Thursday, February 23, 2006

A Co-Equal Branch

Karl von Clausewitz was a Prussian general who lived from the late eighteenth to the mid-nineteenth century. He held many important positions in the Prussian military, from aide-de-camp, to chief of staff, ending his career as a major general. While von Clausewitz participated in many important battles, he is best known for his military treatise On War. The Prussian general famously wrote that "War is the continuation of politics by other means;" herein is the lesson.

One of the great cliches of the post-Vietnam era in American politics is that when the U.S. military is in conflict, it must be supported wholeheartedly. Were I a betting man, I'd have no problem wagering my life savings on the proposition that every member of congress has made some statement to this effect. In one sense, I have to agree with them: if you're going to vote to send military forces into battle, you ought to be prepared to make the necessary sacrifices to make that battle successful. However, the belief that inquiry and investigation into military policy is somehow unpatriotic reveals just how neutered the once-proud people's branch has become.

If one accepts von Clausewitz' notion that war is politics using other means, why ought the politicians abdicate their responsibilities to participate in this process? A general from one of the most war-oriented states since Sparta ought to be a relatively good source for understanding warfare's implications. That isn't to say that Joe Q. Representative should be calling special-ops command demanding that they change their priorities, but blind acceptance of the requests and strategies of military leaders is a dangerous notion. Political leaders from the legislative branch have a duty to look toward military policy with a critical eye. The question then is why they fail to do so.

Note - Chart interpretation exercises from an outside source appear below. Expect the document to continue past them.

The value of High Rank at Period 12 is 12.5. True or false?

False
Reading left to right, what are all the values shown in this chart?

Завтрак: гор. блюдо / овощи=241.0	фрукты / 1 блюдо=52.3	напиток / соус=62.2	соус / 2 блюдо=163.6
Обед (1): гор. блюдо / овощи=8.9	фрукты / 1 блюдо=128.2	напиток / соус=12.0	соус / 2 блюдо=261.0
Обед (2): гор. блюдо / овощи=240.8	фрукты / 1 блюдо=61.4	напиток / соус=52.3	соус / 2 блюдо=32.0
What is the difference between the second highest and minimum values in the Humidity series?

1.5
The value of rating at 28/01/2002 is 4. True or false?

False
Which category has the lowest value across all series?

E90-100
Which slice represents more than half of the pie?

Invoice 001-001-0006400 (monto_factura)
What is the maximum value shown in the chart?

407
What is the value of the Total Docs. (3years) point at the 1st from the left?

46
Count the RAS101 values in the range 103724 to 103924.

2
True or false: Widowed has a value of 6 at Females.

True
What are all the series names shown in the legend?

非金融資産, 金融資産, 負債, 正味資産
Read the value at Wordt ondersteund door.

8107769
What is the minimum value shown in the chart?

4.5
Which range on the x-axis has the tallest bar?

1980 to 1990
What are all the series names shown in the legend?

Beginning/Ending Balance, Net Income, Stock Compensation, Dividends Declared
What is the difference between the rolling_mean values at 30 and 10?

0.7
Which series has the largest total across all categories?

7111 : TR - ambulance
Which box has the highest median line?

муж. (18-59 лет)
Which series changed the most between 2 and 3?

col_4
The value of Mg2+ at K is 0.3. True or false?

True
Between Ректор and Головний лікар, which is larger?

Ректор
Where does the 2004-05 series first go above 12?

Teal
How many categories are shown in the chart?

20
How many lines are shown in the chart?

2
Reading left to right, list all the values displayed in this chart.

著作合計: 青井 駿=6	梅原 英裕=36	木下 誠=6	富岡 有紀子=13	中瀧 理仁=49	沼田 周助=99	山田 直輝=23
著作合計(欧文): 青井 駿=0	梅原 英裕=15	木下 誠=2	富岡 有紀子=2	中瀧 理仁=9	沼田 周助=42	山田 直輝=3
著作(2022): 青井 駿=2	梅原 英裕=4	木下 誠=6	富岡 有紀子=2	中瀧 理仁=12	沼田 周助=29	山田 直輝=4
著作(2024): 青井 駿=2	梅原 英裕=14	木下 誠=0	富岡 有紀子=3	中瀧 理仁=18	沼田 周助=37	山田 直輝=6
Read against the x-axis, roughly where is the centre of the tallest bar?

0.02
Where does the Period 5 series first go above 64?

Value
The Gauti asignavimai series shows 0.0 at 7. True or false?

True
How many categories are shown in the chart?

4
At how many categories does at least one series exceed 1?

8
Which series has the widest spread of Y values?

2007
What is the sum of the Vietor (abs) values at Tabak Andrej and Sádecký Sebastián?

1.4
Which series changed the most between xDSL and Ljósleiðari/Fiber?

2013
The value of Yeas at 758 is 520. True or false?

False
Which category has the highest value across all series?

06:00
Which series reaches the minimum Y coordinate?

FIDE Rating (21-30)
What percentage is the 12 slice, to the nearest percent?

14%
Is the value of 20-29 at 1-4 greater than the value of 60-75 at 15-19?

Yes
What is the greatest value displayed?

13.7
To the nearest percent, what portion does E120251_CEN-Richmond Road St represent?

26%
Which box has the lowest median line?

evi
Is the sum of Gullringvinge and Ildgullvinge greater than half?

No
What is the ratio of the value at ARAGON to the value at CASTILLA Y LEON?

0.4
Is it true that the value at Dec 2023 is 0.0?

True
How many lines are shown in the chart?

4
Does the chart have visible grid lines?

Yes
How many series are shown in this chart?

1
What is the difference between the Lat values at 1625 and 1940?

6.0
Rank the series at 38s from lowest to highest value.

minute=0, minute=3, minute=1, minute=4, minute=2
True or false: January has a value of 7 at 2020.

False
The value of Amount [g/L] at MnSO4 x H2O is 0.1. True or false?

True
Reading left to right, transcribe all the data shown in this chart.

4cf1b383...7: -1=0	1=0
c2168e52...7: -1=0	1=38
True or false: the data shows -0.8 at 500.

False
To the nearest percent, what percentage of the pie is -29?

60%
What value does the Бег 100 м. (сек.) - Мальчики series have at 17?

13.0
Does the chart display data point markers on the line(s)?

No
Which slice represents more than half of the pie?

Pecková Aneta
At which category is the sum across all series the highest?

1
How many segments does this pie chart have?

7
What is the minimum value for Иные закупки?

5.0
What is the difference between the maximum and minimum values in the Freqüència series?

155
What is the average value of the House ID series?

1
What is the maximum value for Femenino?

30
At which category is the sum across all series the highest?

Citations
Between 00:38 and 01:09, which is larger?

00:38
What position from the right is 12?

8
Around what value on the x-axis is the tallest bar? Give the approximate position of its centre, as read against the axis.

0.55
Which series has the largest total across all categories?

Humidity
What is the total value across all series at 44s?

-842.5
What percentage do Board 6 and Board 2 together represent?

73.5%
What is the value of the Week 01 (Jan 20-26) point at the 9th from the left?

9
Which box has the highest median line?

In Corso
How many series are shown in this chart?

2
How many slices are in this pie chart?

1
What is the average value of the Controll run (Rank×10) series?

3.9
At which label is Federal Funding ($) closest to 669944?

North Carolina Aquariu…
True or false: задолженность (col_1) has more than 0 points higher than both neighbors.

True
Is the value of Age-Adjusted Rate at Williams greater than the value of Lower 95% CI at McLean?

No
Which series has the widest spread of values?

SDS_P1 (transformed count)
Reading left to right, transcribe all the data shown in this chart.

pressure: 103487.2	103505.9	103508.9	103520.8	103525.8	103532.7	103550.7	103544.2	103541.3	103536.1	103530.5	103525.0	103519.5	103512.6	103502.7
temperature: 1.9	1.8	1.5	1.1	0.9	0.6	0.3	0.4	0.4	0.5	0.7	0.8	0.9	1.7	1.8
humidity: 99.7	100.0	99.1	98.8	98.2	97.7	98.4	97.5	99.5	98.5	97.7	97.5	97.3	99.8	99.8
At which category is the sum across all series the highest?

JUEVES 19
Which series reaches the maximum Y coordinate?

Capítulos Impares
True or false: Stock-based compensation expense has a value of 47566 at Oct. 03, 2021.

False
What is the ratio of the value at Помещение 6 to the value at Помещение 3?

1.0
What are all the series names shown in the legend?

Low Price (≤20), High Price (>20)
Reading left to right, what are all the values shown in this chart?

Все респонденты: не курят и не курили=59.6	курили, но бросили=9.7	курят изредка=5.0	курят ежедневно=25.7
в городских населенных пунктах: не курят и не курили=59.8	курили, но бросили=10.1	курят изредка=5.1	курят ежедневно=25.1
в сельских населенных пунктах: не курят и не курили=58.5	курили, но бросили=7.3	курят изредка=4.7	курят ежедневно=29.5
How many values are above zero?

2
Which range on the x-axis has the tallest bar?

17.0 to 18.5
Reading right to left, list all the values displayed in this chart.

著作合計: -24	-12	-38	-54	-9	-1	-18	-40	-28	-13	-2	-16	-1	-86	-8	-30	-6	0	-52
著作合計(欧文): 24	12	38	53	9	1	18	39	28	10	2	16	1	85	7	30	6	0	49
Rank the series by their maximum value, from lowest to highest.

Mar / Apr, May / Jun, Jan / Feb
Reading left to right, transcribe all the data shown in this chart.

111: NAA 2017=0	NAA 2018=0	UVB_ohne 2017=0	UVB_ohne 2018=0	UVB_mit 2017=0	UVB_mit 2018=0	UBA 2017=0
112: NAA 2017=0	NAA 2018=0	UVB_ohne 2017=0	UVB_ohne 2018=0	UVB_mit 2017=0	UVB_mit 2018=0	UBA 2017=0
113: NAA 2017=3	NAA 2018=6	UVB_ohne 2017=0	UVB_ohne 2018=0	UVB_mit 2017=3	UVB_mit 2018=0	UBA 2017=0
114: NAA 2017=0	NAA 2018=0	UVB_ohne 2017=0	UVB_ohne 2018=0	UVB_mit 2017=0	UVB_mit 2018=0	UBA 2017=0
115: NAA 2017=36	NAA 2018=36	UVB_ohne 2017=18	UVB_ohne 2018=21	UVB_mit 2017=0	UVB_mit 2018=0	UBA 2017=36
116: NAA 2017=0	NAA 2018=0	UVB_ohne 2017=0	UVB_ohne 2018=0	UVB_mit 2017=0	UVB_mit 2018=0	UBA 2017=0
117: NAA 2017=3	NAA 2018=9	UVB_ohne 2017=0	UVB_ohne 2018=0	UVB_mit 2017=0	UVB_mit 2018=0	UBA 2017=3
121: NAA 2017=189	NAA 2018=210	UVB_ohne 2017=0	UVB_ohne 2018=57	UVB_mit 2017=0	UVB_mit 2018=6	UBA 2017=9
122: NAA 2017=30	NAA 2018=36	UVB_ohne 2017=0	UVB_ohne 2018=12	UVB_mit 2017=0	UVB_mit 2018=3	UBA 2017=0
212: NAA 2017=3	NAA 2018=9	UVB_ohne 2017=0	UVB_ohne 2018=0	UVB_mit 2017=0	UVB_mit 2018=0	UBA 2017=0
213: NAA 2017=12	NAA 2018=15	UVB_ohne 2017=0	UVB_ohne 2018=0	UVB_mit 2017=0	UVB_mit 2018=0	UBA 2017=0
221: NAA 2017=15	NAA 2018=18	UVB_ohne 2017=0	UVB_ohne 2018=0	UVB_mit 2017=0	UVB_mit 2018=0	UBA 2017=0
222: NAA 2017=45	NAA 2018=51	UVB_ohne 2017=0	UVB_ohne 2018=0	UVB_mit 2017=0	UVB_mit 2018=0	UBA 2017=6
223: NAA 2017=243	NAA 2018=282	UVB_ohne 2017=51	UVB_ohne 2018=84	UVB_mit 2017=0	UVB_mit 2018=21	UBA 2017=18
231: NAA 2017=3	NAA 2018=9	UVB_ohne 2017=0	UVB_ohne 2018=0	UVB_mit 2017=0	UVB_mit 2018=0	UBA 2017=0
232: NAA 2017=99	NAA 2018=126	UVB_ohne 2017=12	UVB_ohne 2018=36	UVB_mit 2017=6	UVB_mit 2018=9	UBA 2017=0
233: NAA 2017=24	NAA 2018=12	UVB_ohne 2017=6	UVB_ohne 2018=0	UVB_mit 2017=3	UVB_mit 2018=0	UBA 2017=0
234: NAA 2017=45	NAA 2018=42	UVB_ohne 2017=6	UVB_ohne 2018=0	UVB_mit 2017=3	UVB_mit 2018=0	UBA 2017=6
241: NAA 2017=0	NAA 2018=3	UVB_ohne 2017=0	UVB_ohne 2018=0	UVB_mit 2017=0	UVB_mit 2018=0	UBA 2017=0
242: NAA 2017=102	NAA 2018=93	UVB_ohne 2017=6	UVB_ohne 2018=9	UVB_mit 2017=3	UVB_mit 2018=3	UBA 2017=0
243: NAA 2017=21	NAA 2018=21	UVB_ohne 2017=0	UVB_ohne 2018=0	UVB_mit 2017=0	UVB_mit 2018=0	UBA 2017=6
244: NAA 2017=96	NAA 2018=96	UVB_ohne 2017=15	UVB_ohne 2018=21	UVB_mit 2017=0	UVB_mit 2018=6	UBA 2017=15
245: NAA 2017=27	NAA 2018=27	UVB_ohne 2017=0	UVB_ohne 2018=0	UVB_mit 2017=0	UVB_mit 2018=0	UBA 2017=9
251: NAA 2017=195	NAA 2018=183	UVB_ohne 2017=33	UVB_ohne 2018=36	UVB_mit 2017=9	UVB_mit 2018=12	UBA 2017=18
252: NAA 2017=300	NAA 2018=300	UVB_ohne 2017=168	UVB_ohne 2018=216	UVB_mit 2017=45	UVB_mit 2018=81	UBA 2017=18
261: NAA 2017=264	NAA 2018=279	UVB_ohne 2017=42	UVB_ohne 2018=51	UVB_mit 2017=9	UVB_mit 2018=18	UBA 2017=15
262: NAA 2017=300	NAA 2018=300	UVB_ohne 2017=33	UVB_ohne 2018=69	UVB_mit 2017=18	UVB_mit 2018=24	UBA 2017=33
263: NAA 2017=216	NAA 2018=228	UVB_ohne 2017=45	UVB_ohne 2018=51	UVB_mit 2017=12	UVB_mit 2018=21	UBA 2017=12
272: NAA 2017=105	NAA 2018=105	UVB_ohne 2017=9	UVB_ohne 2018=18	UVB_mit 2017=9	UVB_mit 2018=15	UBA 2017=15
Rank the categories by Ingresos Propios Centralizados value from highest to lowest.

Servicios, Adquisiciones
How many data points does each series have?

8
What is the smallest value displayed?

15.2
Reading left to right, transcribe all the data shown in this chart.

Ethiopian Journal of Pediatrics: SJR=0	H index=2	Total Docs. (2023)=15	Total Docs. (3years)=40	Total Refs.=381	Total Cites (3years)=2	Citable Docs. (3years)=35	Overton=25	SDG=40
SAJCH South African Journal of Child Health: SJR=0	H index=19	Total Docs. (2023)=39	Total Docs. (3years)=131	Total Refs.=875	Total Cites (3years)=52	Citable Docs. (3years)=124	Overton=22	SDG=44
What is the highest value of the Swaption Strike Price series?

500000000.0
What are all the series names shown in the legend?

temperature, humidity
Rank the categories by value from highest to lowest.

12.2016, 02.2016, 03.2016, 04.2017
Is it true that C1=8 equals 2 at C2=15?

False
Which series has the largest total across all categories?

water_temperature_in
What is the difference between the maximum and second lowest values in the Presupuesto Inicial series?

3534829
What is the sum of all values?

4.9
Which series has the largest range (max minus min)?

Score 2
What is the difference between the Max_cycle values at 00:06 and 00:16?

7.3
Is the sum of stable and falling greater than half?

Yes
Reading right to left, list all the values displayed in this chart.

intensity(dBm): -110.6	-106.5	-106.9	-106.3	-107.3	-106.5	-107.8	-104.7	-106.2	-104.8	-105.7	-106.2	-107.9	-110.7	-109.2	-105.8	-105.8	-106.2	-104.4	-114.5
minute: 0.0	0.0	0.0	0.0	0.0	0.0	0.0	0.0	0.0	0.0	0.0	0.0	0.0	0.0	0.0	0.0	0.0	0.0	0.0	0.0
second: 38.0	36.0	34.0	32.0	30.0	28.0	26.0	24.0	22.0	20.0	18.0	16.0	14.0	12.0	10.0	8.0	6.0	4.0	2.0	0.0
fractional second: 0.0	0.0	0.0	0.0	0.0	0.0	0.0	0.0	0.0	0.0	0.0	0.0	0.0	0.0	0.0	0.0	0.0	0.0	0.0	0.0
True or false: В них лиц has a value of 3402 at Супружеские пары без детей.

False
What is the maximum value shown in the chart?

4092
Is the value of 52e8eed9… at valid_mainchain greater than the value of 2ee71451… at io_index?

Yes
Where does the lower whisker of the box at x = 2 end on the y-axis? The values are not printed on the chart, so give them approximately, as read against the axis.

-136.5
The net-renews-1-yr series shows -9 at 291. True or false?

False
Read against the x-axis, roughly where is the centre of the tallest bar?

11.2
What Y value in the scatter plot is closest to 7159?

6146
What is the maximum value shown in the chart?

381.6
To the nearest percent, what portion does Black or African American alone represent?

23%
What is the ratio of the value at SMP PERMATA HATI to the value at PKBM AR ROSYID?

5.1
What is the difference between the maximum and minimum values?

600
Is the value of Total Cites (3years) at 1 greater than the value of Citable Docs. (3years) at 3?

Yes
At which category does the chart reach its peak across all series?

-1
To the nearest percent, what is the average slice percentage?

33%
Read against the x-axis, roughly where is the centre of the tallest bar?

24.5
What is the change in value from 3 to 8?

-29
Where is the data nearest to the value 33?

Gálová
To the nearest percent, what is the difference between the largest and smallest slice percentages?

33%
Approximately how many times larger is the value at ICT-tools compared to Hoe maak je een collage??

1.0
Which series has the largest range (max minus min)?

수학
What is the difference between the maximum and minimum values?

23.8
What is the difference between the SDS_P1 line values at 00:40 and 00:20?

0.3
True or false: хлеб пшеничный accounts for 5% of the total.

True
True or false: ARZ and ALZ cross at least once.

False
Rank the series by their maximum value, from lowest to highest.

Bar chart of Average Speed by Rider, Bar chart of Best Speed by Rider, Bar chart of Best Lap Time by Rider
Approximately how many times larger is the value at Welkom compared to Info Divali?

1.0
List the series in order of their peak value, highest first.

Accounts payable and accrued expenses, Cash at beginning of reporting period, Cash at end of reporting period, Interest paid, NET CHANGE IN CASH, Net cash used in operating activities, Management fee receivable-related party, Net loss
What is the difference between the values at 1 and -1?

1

Congress does not exactly have a reputation for benevolent power sharing. If there is power to be had, and Congress has the means, you can count on them aquiring it. Why then do so many members, Republican and Democrat alike, blindly accept that once at war, questioning military leaders is inappropriate? The answer is an old one, the military industrial complex. No less a general and leader than Dwight Eisenhower warned us about it nearly fifty years ago. It was a concern great enough for him to mention in his last message to the American people, and it has certainly not abated.

The story is all too familiar, defense officials moving to positions as defense contractors, defense contractors appointed as defense officials. It is an incestuous world that few have access to. A cursory glance at the campaign finance reports of members who sit on the defense subcommittees of both the senate and house appropriations committees bears out the influence of the defense industry.

I doubt none of this is new to anyone, which is quite sad. It's a reality we seem to have resigned ourselves to. The solutions to these problems are difficult: campaign finance reform combined with competitive house districts to weaken the advantages of incumbency. A new attitude about war as a sign not of our national might, but the failure of our power to work with other countries.

War is politics. The men and women we elect have a substantive role in it. That role ought to reflect a diversity of constituent opinions to include those defense contractors who employ thousands, but more importantly reflect the views of those who don't stand to profit, and the feelings of those who might have to risk their lives.

The legislature is a co-equal branch and it's time they began to act like it.